1. The child does not exist without the mother

The maternal presence, an absolute, safe and loving closeness, is what shapes the psychic entity of the child. Without it, therefore, the child does not exist: he needs this physical and emotional envelope to grow, in all senses.

2. Transitional phenomena

Transitional processes represent the passage from one phase to another. Doing it safely with parental help guarantees success. Examples of transitions are the transition from breast sucking to solid feeding, from barking to speech, from crawling to standing.

3. Play, a vital need

Through play, the child comes into contact with his own sense of existence and with his own identity. It is a space in which the child imagines, experiments, learns, invents, shares. Everything that happens within this mental universe favors its evolution.

4. Being a parent is joy and the mother must have confidence in herself

Winnicott focused his attention above all on the positive, joyful aspects of upbringing and parenting. He always maintained the belief that it was necessary to trust the maternal instinct. In fact, a mother always knows what is best for her child.

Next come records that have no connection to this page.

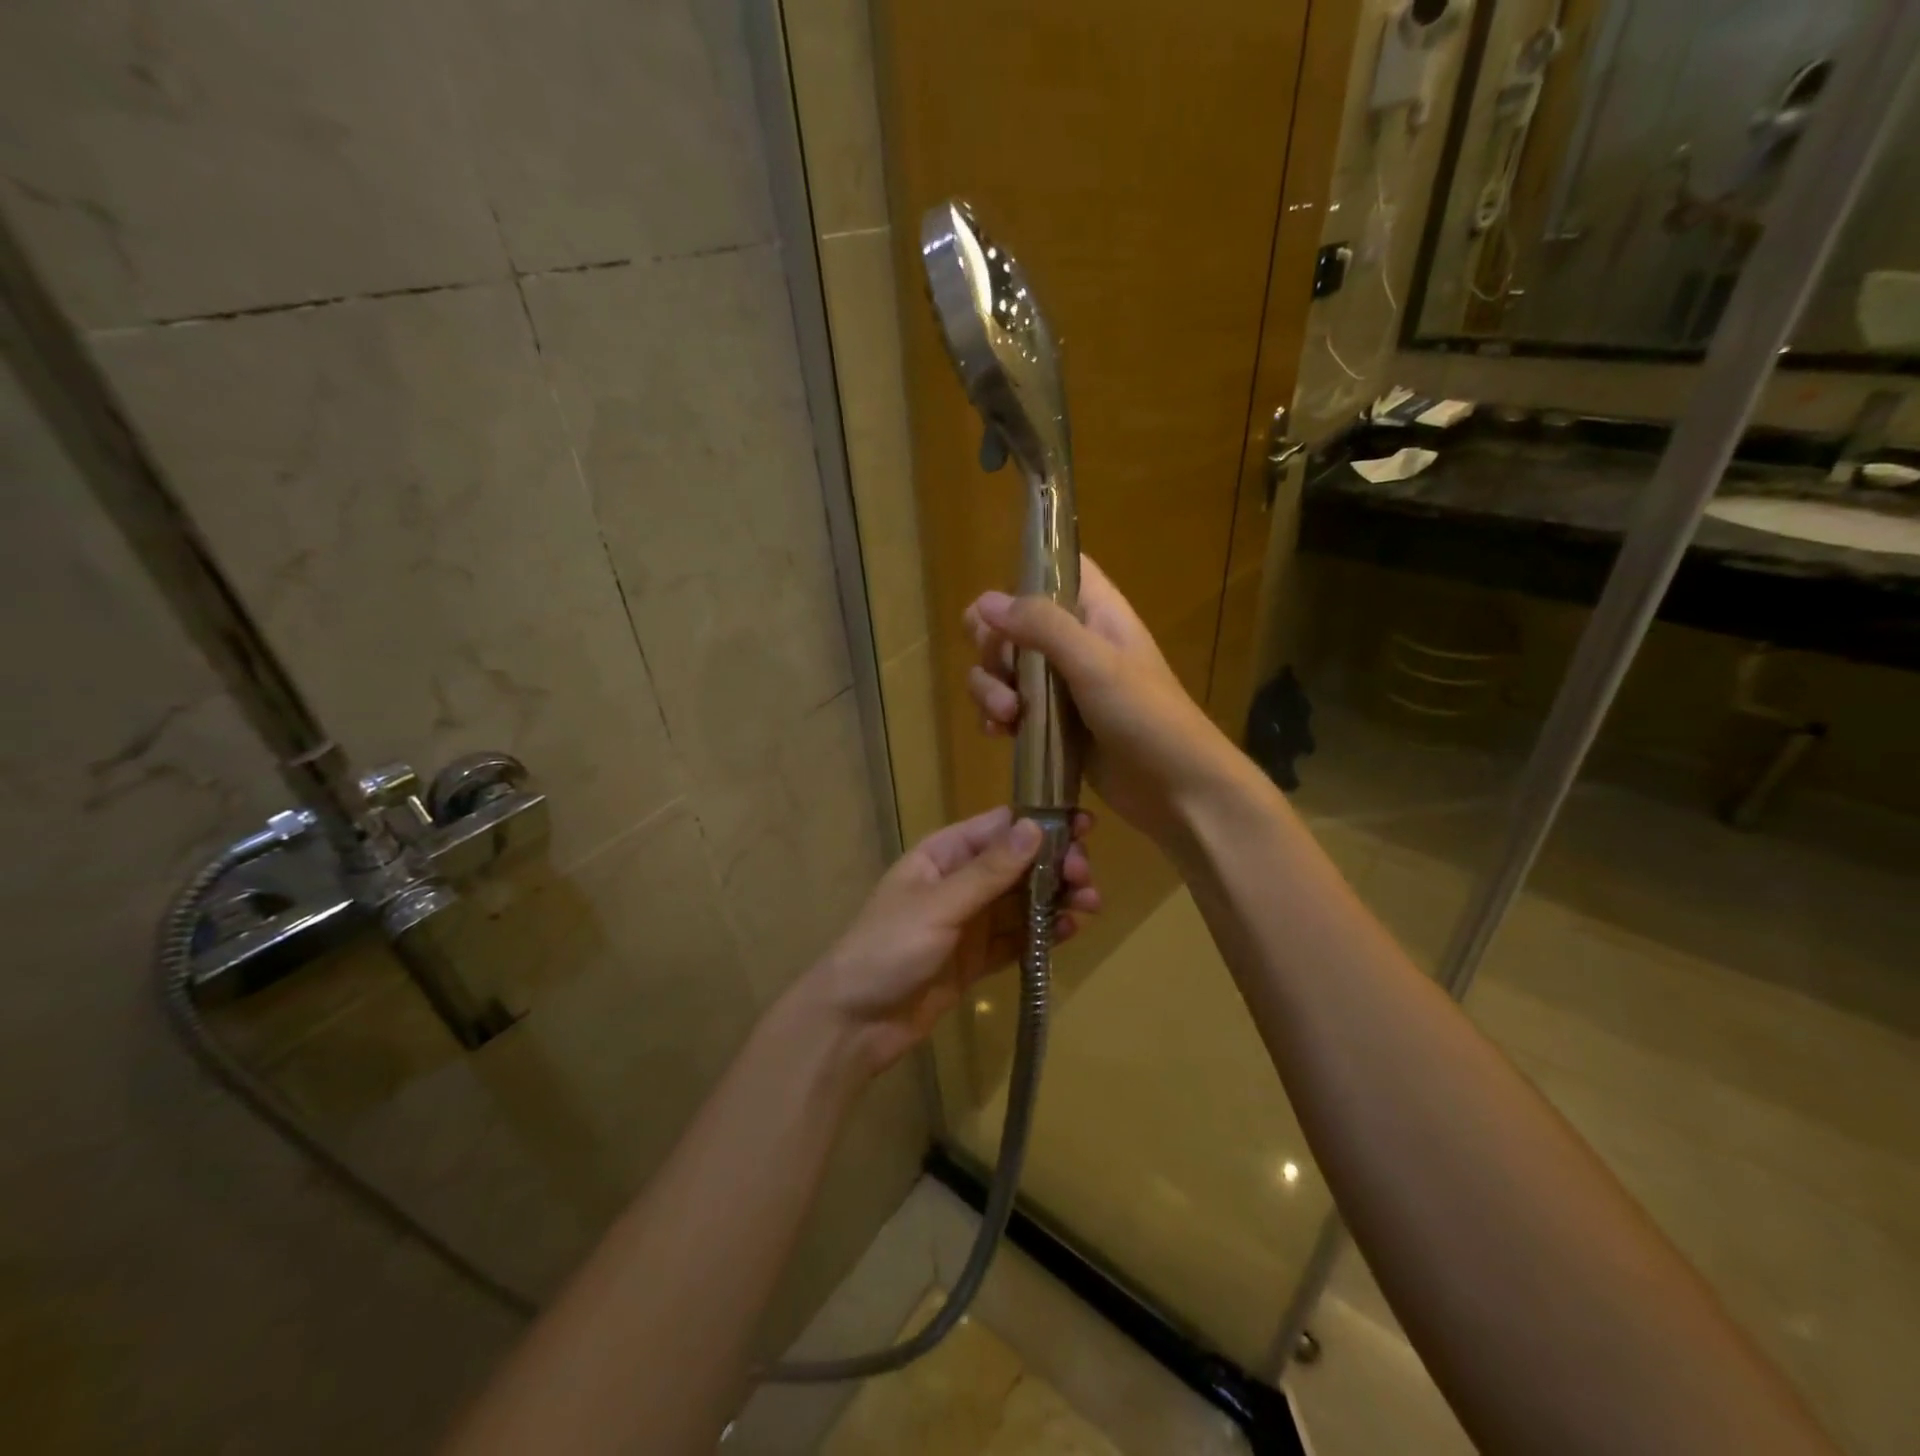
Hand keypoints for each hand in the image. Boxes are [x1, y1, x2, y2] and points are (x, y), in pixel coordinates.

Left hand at [806, 807, 1097, 1076]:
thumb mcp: (939, 905)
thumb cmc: (888, 949)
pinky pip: (1017, 938)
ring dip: (1057, 899)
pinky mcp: (976, 959)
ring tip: (1090, 905)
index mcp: (942, 855)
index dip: (1040, 825)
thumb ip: (989, 871)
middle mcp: (959, 882)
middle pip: (1017, 864)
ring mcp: (969, 922)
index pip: (998, 827)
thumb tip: (1035, 826)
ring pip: (1022, 901)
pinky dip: (1043, 933)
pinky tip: (1070, 931)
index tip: (1083, 829)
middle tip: (1086, 878)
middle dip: (1055, 865)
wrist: (855, 1023)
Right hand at [964, 556, 1241, 845]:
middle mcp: (1074, 642)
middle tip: (1003, 680)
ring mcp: (1061, 686)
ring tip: (1004, 719)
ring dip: (990, 689)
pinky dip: (996, 717)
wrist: (1178, 790)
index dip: (1023, 578)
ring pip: (1004, 668)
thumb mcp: (1095, 665)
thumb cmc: (1146, 718)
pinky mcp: (1052, 725)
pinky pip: (1010, 708)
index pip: (1056, 569)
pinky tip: (999, 735)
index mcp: (1095, 613)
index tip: (995, 609)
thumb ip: (1042, 627)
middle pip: (1012, 623)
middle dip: (993, 650)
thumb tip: (984, 602)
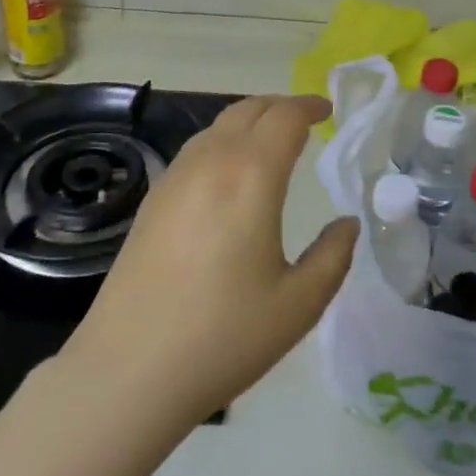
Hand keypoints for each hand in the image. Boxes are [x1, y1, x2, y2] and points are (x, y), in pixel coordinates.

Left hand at [60, 94, 357, 433]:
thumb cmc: (223, 336)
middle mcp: (211, 162)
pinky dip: (222, 141)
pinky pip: (195, 149)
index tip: (327, 110)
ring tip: (270, 140)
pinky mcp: (152, 200)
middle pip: (248, 110)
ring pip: (217, 126)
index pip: (285, 117)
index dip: (309, 106)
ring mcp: (174, 178)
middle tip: (305, 119)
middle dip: (280, 106)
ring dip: (249, 120)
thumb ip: (333, 256)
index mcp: (251, 176)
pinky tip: (228, 173)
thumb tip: (346, 224)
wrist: (129, 370)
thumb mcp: (299, 304)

5. The danger of the “false self”

The danger of the false ego arises when the child does not feel cared for, loved and understood. It is at this point that he chooses to be “other”. He will then be a human being full of needs, constantly seeking the attention of others. He will be a child inhabited by voids, deprived of the means to individualize himself, to develop his personality in a healthy way.

Ultimately, Winnicott’s contribution to the evolution of psychoanalysis was innovation. He highlighted the parents (especially the mother) as key figures of the human being’s earliest relationships.